Is there a weirder team in the Eastern Conference than the Washington Wizards? It’s hard to find a rival, though maybe their own Southeastern Division foe, the Charlotte Hornets, are a candidate. Anyhow, the Wizards jumped out to an East-leading 10-3 start last season before the vibes spiraled, injuries hit — star guard Bradley Beal missed the final 33 games — and they regressed to the mean as a fringe play-in contender.
Ultimately, Washington finished 35-47 and now sits in the unenviable position of competitive purgatory. Its two best players, Beal and Kristaps Porzingis, are squarely in win-now portions of their career. Others like Will Barton, Delon Wright, Monte Morris and Kyle Kuzma also share that designation. But there’s also an intriguing group of 24-and-under dudes with Johnny Davis, Corey Kispert, Deni Avdija, Rui Hachimura and Daniel Gafford, four of whom were selected in the top 15 of the draft over the past three seasons.
How the Wizards elect to balance the development of them all with the immediate maximization of its stars and veterans is a challenging tightrope to straddle. Of significant relevance is the dynamic between Beal and Porzingis, who did not play a single game together last season.
Despite their individual talents, I don’t love their fit together offensively. Porzingis could ideally feast as a floor-spacer and cutter, but has generally held a preference for lengthy mid-post touches on backdowns and face-ups, which often clog the lane for downhill scorers such as Beal; his previous incongruency with Luka Doncic helps illuminate this. If Porzingis is willing to assimilate to that aforementioned, optimized role, they could work well together, yet he’s not shown a sustained knack for that. Maybe head coach Wes Unseld Jr. is finally the man to sell Porzingis on it.
Meanwhile, Beal operates best flowing through dribble handoffs and off-ball screens. Those are not strong suits of Porzingis’ complementary skills. He did take a leap as a passer and decision-maker last season, so that should prove resourceful alongside Beal at least.
I am fascinated as to how the Wizards approach their starting lineup. Gafford is a springy 23-year-old big man who’s a stellar finisher and has showcased some versatility as a ball-screen defender. Once Porzingis joined the fold in early March, though, he and Gafford never started together.
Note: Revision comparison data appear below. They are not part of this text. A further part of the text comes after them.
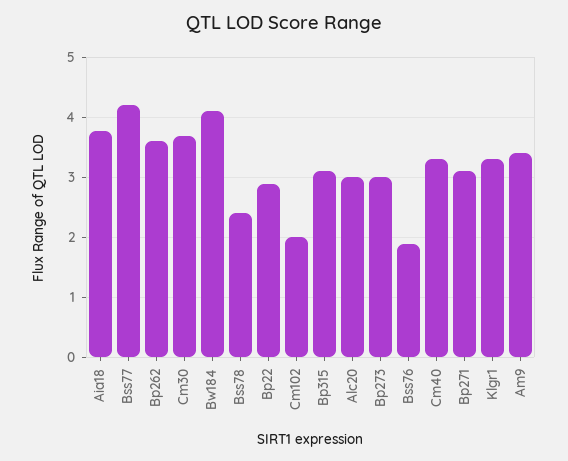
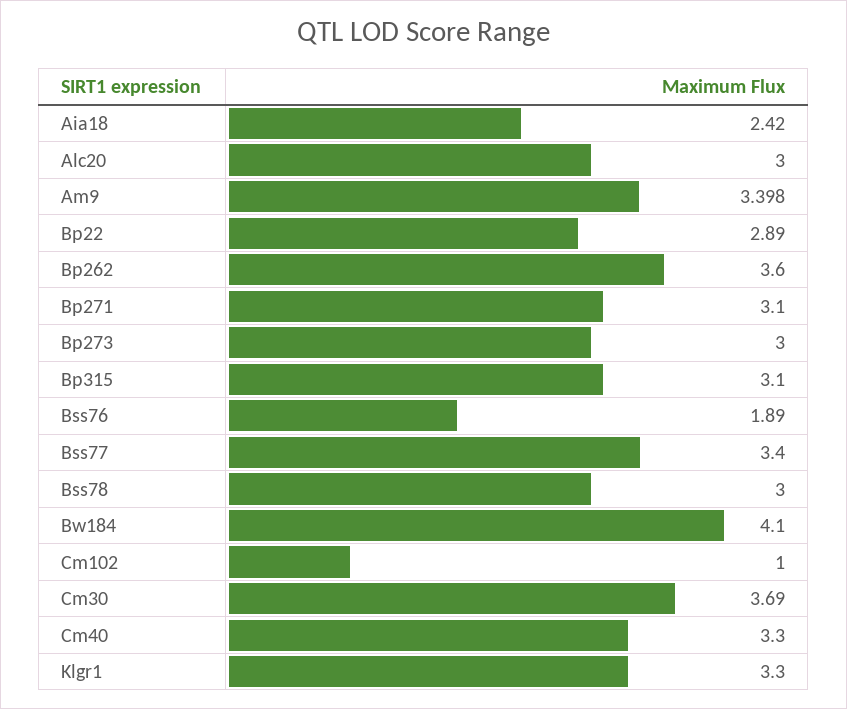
Aia18: 3.8 -> 2.42
Bss77: 4.2 -> 3.4
Bss78: 2.4 -> 3
Cm102: 2 -> 1

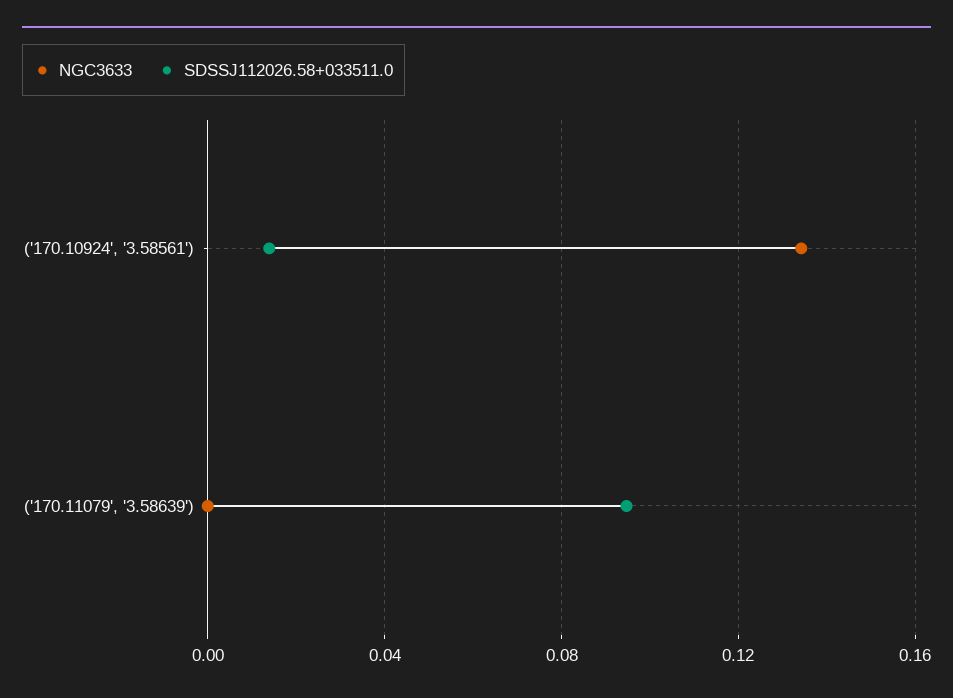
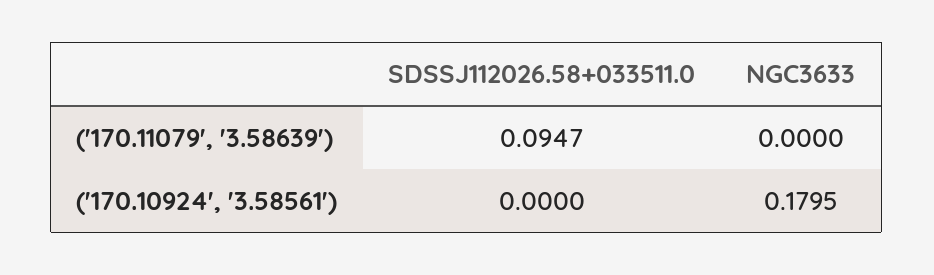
NGC3633, ('170.10924', '3.58561'): 0.135 -> 0.1795
SDSSJ112026.58+033511.0, ('170.10924', '3.58561'): 0.015 -> 0

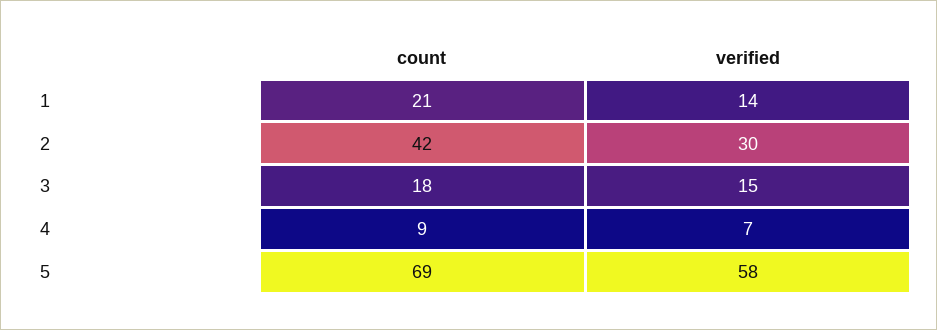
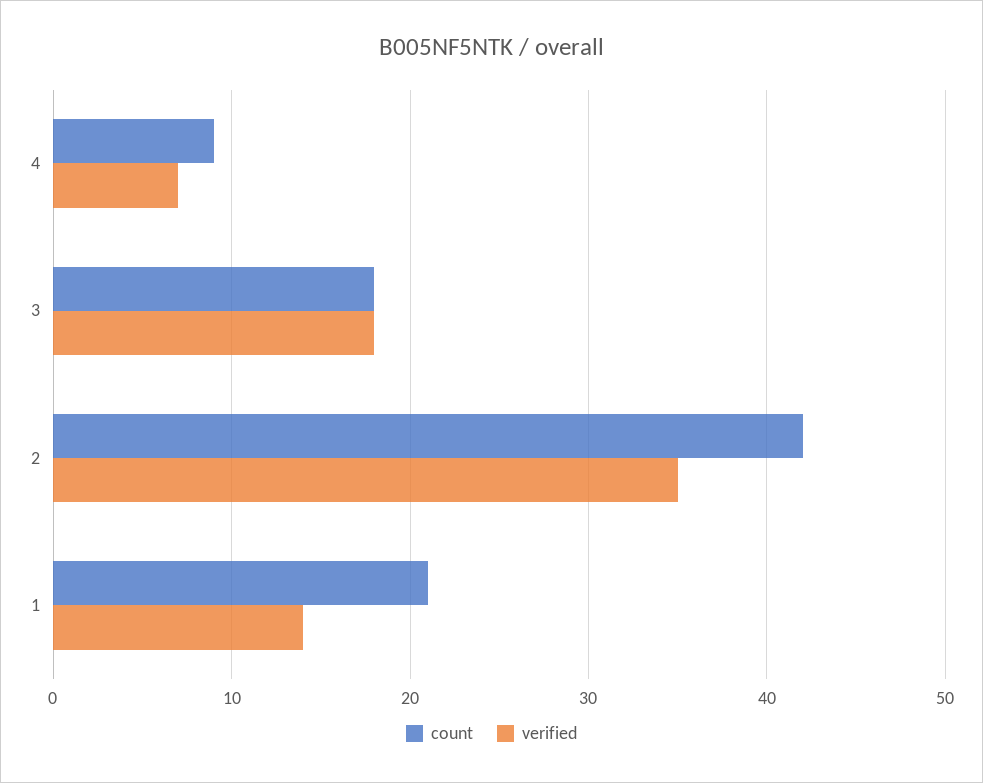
verified, 2: 30 -> 35
verified, 3: 15 -> 18
count, 5: 69 -> none
verified, 5: 58 -> none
Porzingis at the 4 is a longstanding tenuous proposition and Washington’s perimeter options on the wing (Barton, Avdija, Kispert, Hachimura) are sufficient, so I doubt we see a Morris-Beal-Kuzma-Gafford-Porzingis starting unit. But Gafford has earned a significant role, one that the 18 minutes he averaged post-trade won’t properly allow. He and Porzingis only shared the floor for 33 minutes last season. The hope is that expands next year, even if Porzingis continues to struggle as a 4-man.
And thus, we reach the seemingly antithetical paths of this Wizards roster in which balancing immediate success with the development of its youthful brigade will seemingly butt heads at times. Consider the depth at 2-4: Beal, Wright, Davis, Barton, Kispert, Kuzma, Avdija, Hachimura and Taj Gibson. Some of those young dudes are getting squeezed and vying for each other’s minutes. That could end up beneficial, helping determine which of them should be long-term priorities, but it’s difficult to envision all of them garnering necessary developmental minutes unless Washington pivots toward a youth-first approach.
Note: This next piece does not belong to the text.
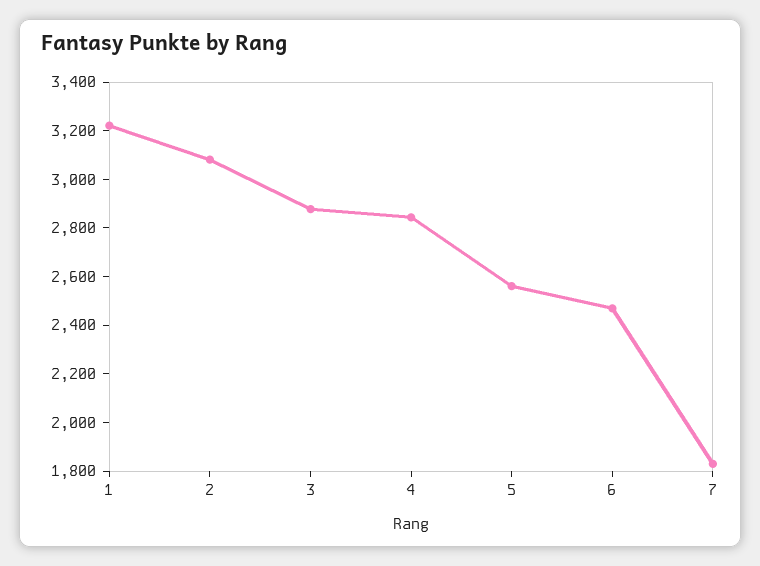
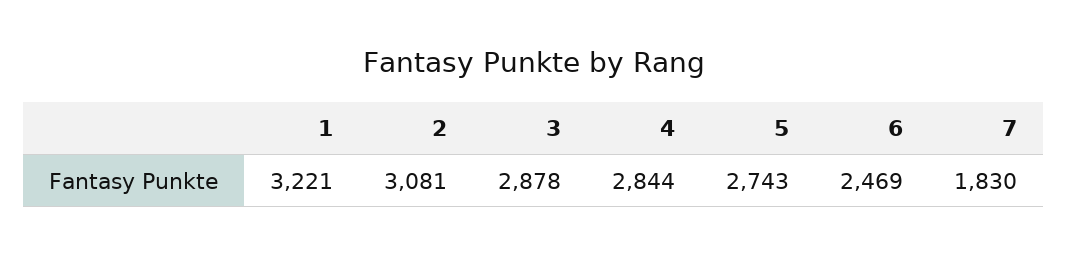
5: 2550 -> 2743

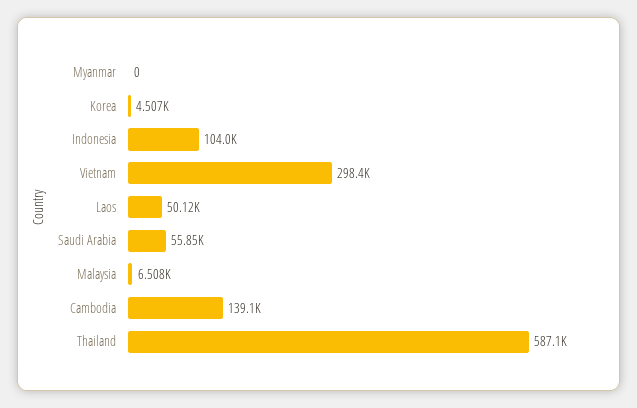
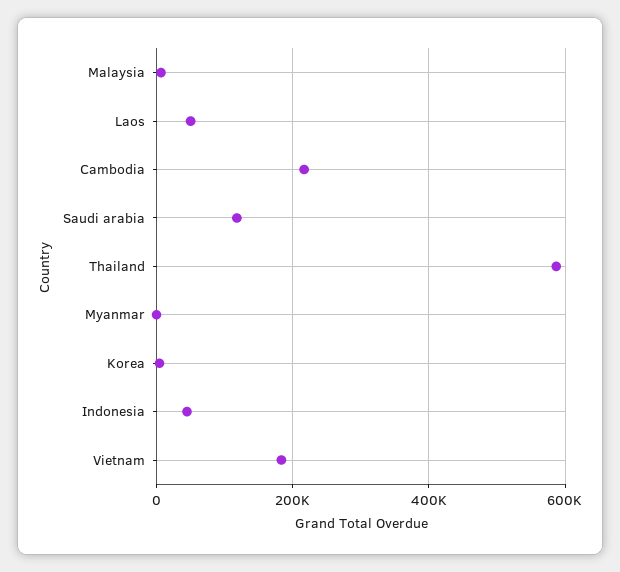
Indonesia: 104000 -> 40000
Vietnam: 298400 -> 180000
Saudi Arabia: 55850 -> 120000
Cambodia: 139100 -> 220000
Ironically, I think this squad is an appealing contender for a play-in spot or low-end playoff seed. A rotation of Morris-Beal-Barton-Kuzma-Porzingis-Wright-Avdija-Gafford and whoever else emerges for the last couple spots is a pretty solid group. Beal, despite a down 2021-22, is a year removed from an All-NBA nod. This is a team full of quality rotation players led by a star.
Porzingis’ extended injury history is somewhat troubling and any sort of prolonged absence would expose the Wizards’ poor center depth. A slide that causes them to drift away from the play-in race could be beneficial, inviting them to truly explore all of what the young core can potentially offer.
Beal is entering the first of a five-year, $251 million deal, while Porzingis has two years and $70 million remaining on his contract. Neither player is likely venturing outside of D.C. anytime soon. The vision, the players Washington opts to build around, and how Unseld — whose schemes on both ends impressed last season — progresses in his second year are the franchise’s most paramount storylines of 2022-23.
If all goes swimmingly, the Wizards could win 45-ish games. If things spiral, they could win 30-ish. Just like last season, they’ll probably land somewhere in between. Establishing the beginnings of long-term clarity throughout those wins and losses is their most critical objective.
As for how they’ll impact the Philadelphia 76ers, I expect a grinding game or two between these clubs, as has transpired the past few seasons. Washington actually won two out of three last year and Beal scored a career-high 60 points back in a 141-136 loss in 2020-21. They’re always good for some tightly contested bouts and given the Wizards should be a formidable team, I expect that’ll continue.